During the late 18th century Richard Champion, a Bristol merchant and potter, making porcelain, was working with a chemist, William Cookworthy. Cookworthy began a search for good quality cobalt oxide to give the blue glaze decoration on the white porcelain and obtained exclusive import rights to all the cobalt oxide from the Royal Saxon Cobalt Works in Saxony. It is uncertain when Bristol Blue Glass was first made but the quality and beauty of the glass swiftly gained popularity, with seventeen glass houses being set up in the city.
Lazurus and Isaac Jacobs were the most famous makers of Bristol Blue Glass in the 1780s. Their company held a royal warrant and made glass for the aristocrats of Europe. Bristol’s glass makers were invited to demonstrate their skills at the Great Exhibition of 1851, opened by Queen Victoria and Prince Albert. At this period cranberry glass was made for the first time by adding 24 carat gold to lead crystal, giving the glass its ruby red tones.

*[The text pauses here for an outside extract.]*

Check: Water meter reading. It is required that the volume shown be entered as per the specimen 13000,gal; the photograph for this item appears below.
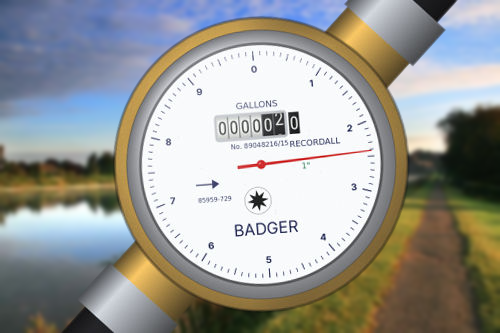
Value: 22.4,gal
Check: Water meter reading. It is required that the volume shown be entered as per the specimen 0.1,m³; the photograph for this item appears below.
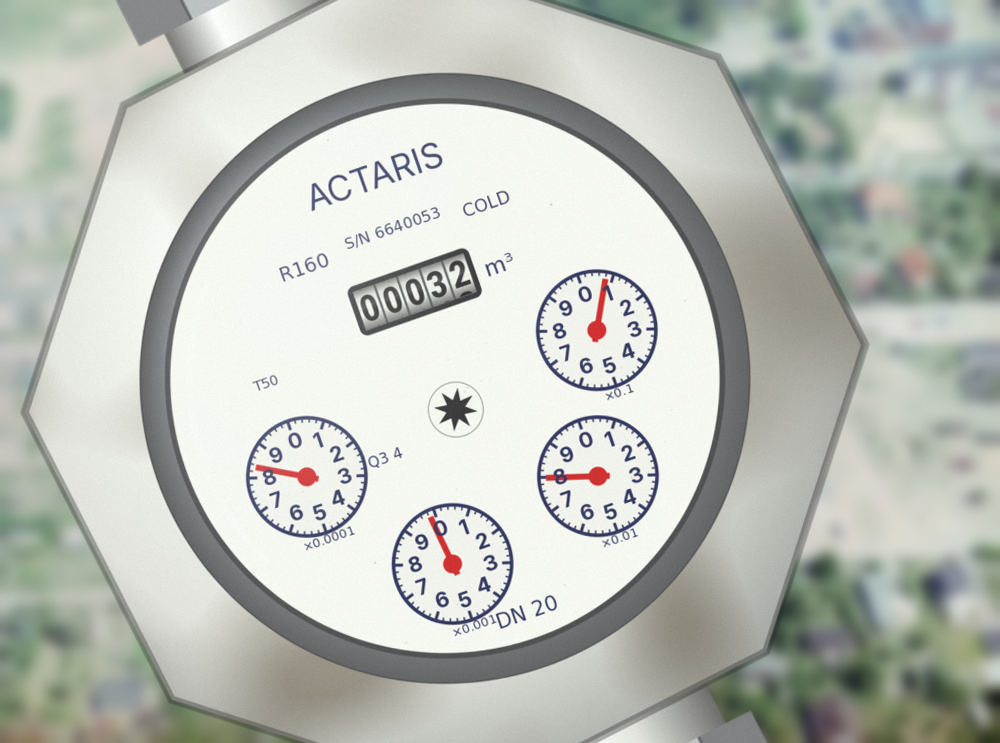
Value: 32.0798,m³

Production ceased in the early 20th century. Bristol Blue Glass was revived by peter hewlett and it can be proven in the 1980s, almost 70 years after the last Glass factory closed in Bristol around 1923. Today, there are two Glass companies in the Bristol area: The Bristol Blue Glass Ltd in Brislington Bristol and Bristol Blue Glass South West Bedminster. Both offer visits and tours. Bristol Blue Glass is also sold in the USA by Bristol Blue Glass USA, who import the glass from Bristol Blue Glass SW in Bedminster as does Paris, Amsterdam and Germany.
In the late 20th century, John Harvey & Sons of Bristol began to sell Bristol Cream sherry in bottles made from Bristol blue.